Müjde Alganer, Birgün Kitap'a "Gökçukuru"nu yazdı.
Müjde Alganer'in "Gökçukuru" üzerine yazdığı "Umut İnsanın Düşmanıdır"isimli yazı Birgün Kitap'ta yayımlandı. Müjde beni daha çok kent öyküsü yazmaya davet ediyor. Bir sonraki öykü kitabımda biraz daha tematik bir düzen oturtmamı salık veriyor. Öte yandan epeyce güzel cümleler etmiş öyküler hakkında. Teşekkür ediyorum.
Yazma maceram sanırım fazlasıyla doğaçlamaya yaslanıyor. Bu yüzden belki amatör bir yanı var. Bir öykünün başına otururken asla kent ya da kırsal öyküsü olsun gibi bir peşin-düşünceyle oturmadım. Zihnimde ne varsa, neyi anlatmak istiyorsam onu anlatmanın peşinde oldum. Şimdi de böyle. Bundan sonra da öyle olacağını varsayıyorum. Çünkü bir yerde öykü kendini seçiyor ve zihnimizde kendini görünür kılıyor. Beynimdeki bu düzene saygı duyuyorum.
Yazının tamamı aşağıda...
Umut İnsanın Düşmanıdır
Gökçukuru otobiyografik izler taşıdığı izlenimini verse de
yazarının usta kurgularla gerçeği yeniden yaşattığı öykülerden oluşmakta. Işıklar,
öyküler boyunca yazarın hayatının filizlendiği kasabanın mekânlarının,
insanlarının, alışkanlıklarının farklı sahnelerine doğru, her öyküde farklı bir
evrimle yeni bir duygu ve gözleme çevriliyor. Özellikle de kitaba ismini veren
birinci hikâye “Gökçukuru” bir ulak gibi gelecek öykülerin güçlü sesini ve nefesini
hissettiriyor.

→ Çözülecek Problem
"Gökçukuru" üzerine yazılmış metni, son cümlesinden sonra kaldığı yerden sürdürün. Kayıtlar, metinden ayrı bir malzemedir.

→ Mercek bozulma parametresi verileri
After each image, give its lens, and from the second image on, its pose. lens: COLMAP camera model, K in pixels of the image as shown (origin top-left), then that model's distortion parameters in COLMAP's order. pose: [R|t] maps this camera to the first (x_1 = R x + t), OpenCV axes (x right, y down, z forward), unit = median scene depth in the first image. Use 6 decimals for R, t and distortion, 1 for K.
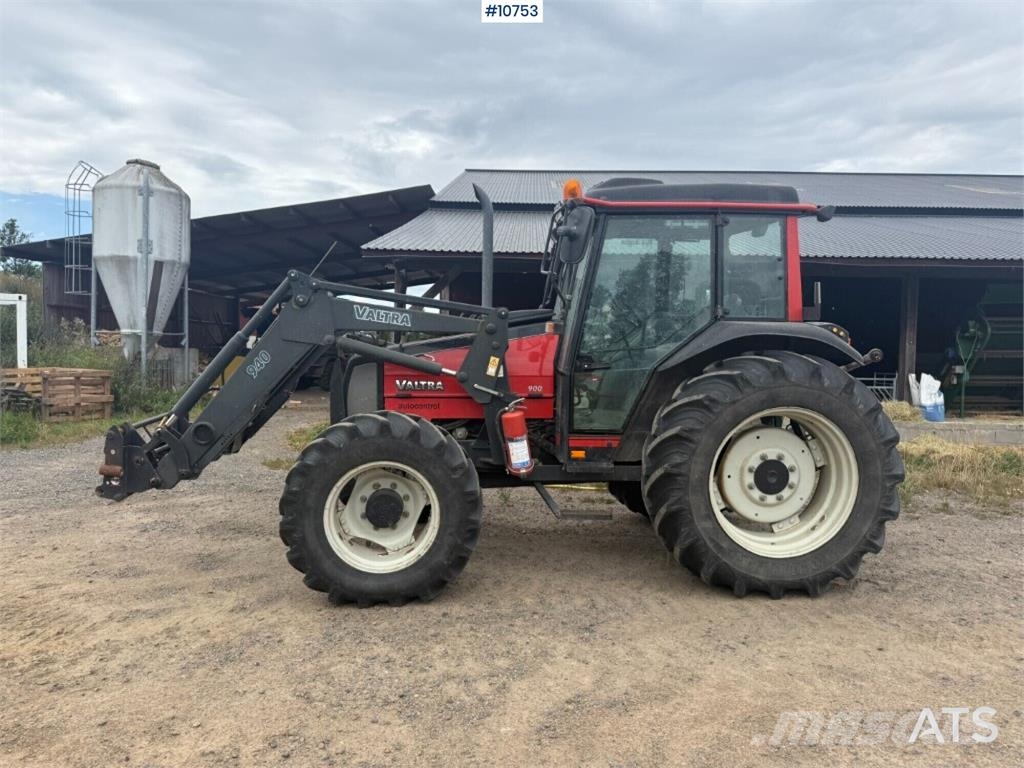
lens RADIAL K [[708.1, 0, 512.0], [0, 708.1, 384.0], [0, 0, 1]] dist [0.086505, -0.116764]
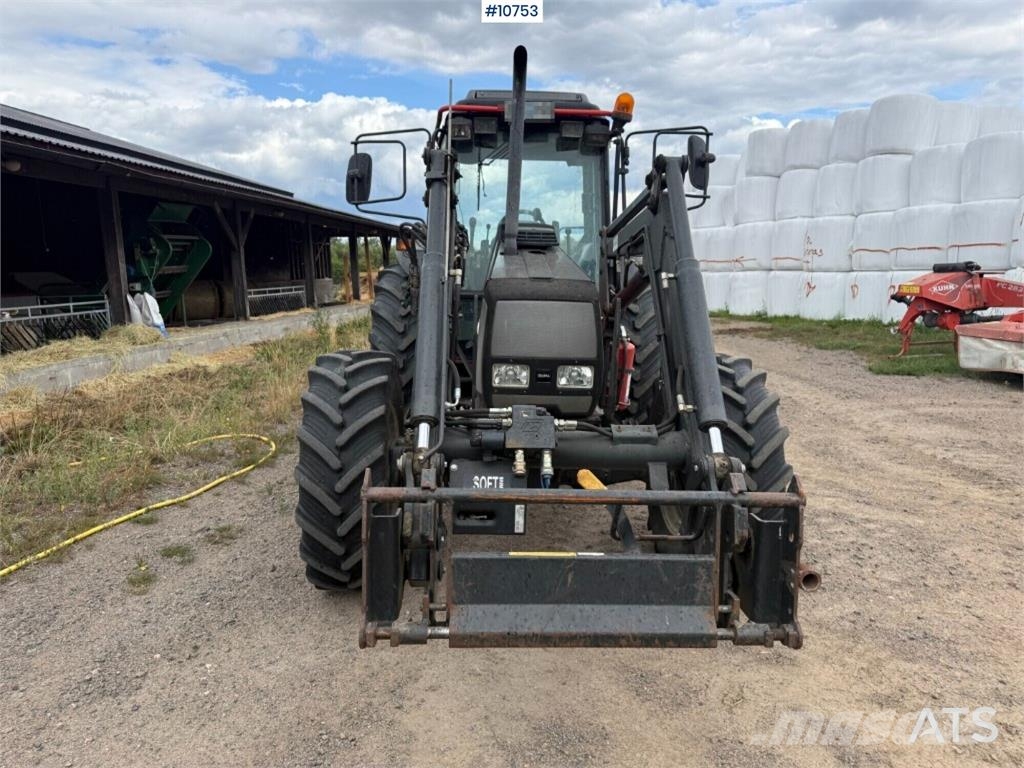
lens RADIAL K [[720.8, 0, 512.0], [0, 720.8, 384.0], [0, 0, 1]] dist [0.006915, 0.001454]
pose [[0.051946, -0.180216, 0.982254, -0.978034], [0.064040, 0.982159, 0.176812, -0.085723], [-0.996594, 0.053719, 0.062561, 1.135475]]
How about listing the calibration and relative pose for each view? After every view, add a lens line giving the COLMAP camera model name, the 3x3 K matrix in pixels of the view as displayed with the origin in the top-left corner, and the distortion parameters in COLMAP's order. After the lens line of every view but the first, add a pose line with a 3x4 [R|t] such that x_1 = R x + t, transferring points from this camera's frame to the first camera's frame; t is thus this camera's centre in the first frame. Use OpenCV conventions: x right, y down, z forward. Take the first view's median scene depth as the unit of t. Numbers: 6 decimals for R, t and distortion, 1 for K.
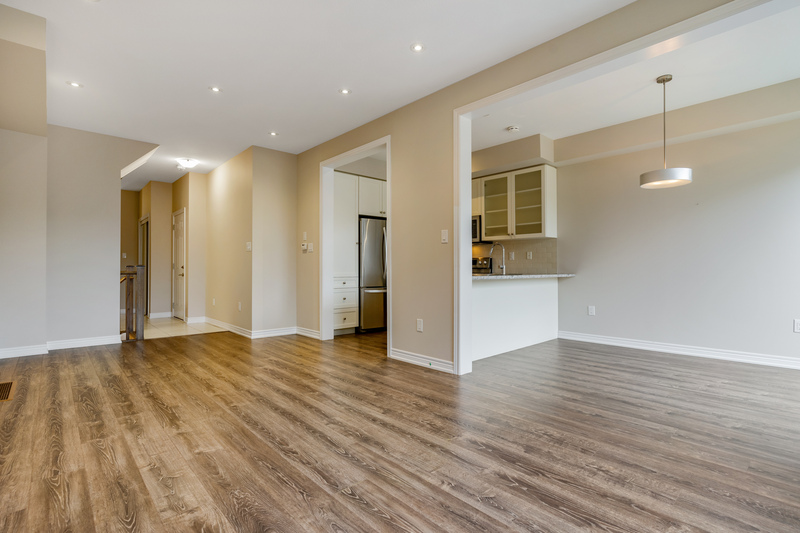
lens RADIAL K [[384.5, 0, 401.9], [0, 384.5, 264.4], [0, 0, 1]] dist [-0.004668, 0.000356]
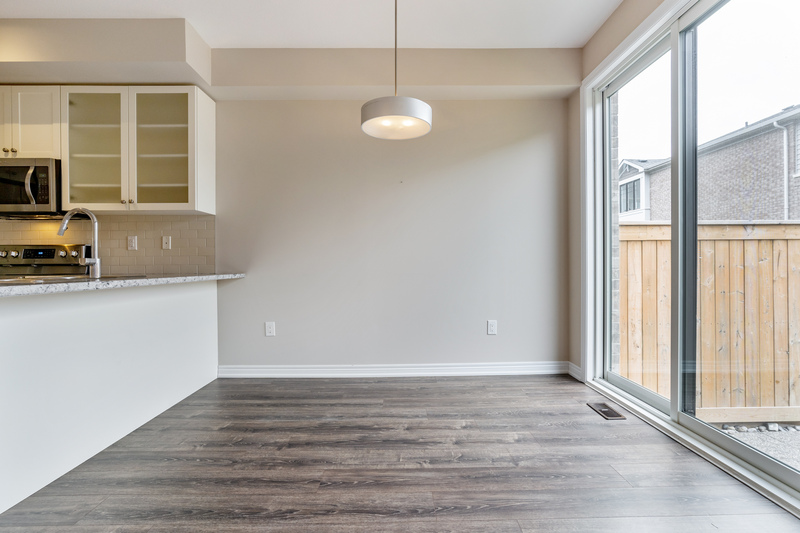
lens RADIAL K [[384.5, 0, 401.9], [0, 384.5, 264.4], [0, 0, 1]] dist [-0.004668, 0.000356]
pose [[0.669631, -0.001081, 0.742693, 0.147231], [-0.002554, 0.999990, 0.003758, 0.006423], [-0.742690, -0.004414, 0.669621, 0.368760]]
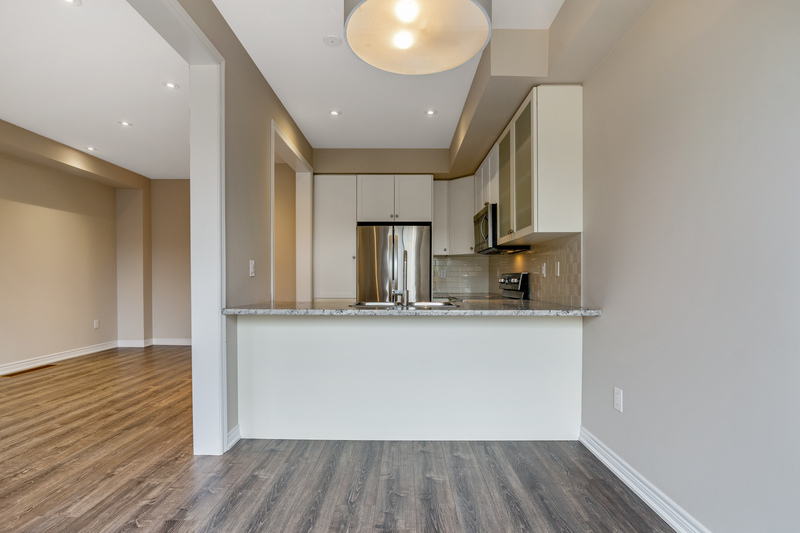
lens RADIAL K [[393.9, 0, 399.1], [0, 393.9, 286.2], [0, 0, 1]] dist [-0.003446, 0.000651]
pose [[0.729431, 0.014447, -0.683902, 0.578911], [0.003390, 0.999688, 0.024734, -0.015311], [0.684046, -0.020360, 0.729154, 0.491772]]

→ Yanıt Alanı
İç seslerin çokça duyulduğu, yerel gözüken onca tınının
beynelmilel hissedişin sınırlarına yaslandığı meseller, yazarın kaleminin
gücüne ve özümseyiş özgünlüğüne dikkat çekiyor.
“… bütün hikayeler çocukluktan itibaren bozulmaya başlar ama
bu yavaş yavaş gerçekleşir. İnsan kendisiyle bir anda karşılaşmaz çünkü. Nasıl
bir gözünüz, kaşınız, eliniz, kolunuz olduğunu fark ettiğiniz bir ilk an yoksa
çirkin olduğunuzu fark ettiğiniz bir ilk an da yoktur. Bir parçanız olarak o da
sizinle beraber büyür. Sık sık başı okşanan çocuklardan biri değilsinizdir; hatta
ara sıra annenizi kardeşlerinizi gizli gizli severken yakalarsınız. Bir süre
sonra bunu kabullenirsiniz. Görmezden gelmeyi öğrenirsiniz…”
Özellikle de son hikâyelere doğru dozu artan hayat
tespitleri var. Okurken elinize bir kalem almak ve akışta öylesine söylendiği sanılan
hayat tespitlerinin altını çizmek geliyor, içinizden. Başka bir arka planda farklı
yorumlamaya gayet açık duyumsayışlar; fikrin altı ustalıkla doldurulduğunda yaratmak
istediği algıyı, başarılı şekilde yansıtıyor. Buna en güzel örnek sanırım “umut
insanın düşmanıdır” tespiti ya da yorumu.
Tıpkı “Mavi gökyüzü ve okyanus” öyküsündeki gibi, yazar
sanki ilk öykülerinde, söylemek istediklerinin etrafında dolaşırken son
öykülere doğru söylemek istediklerinin özüne daha direkt ve derinlikli yaklaşıyor.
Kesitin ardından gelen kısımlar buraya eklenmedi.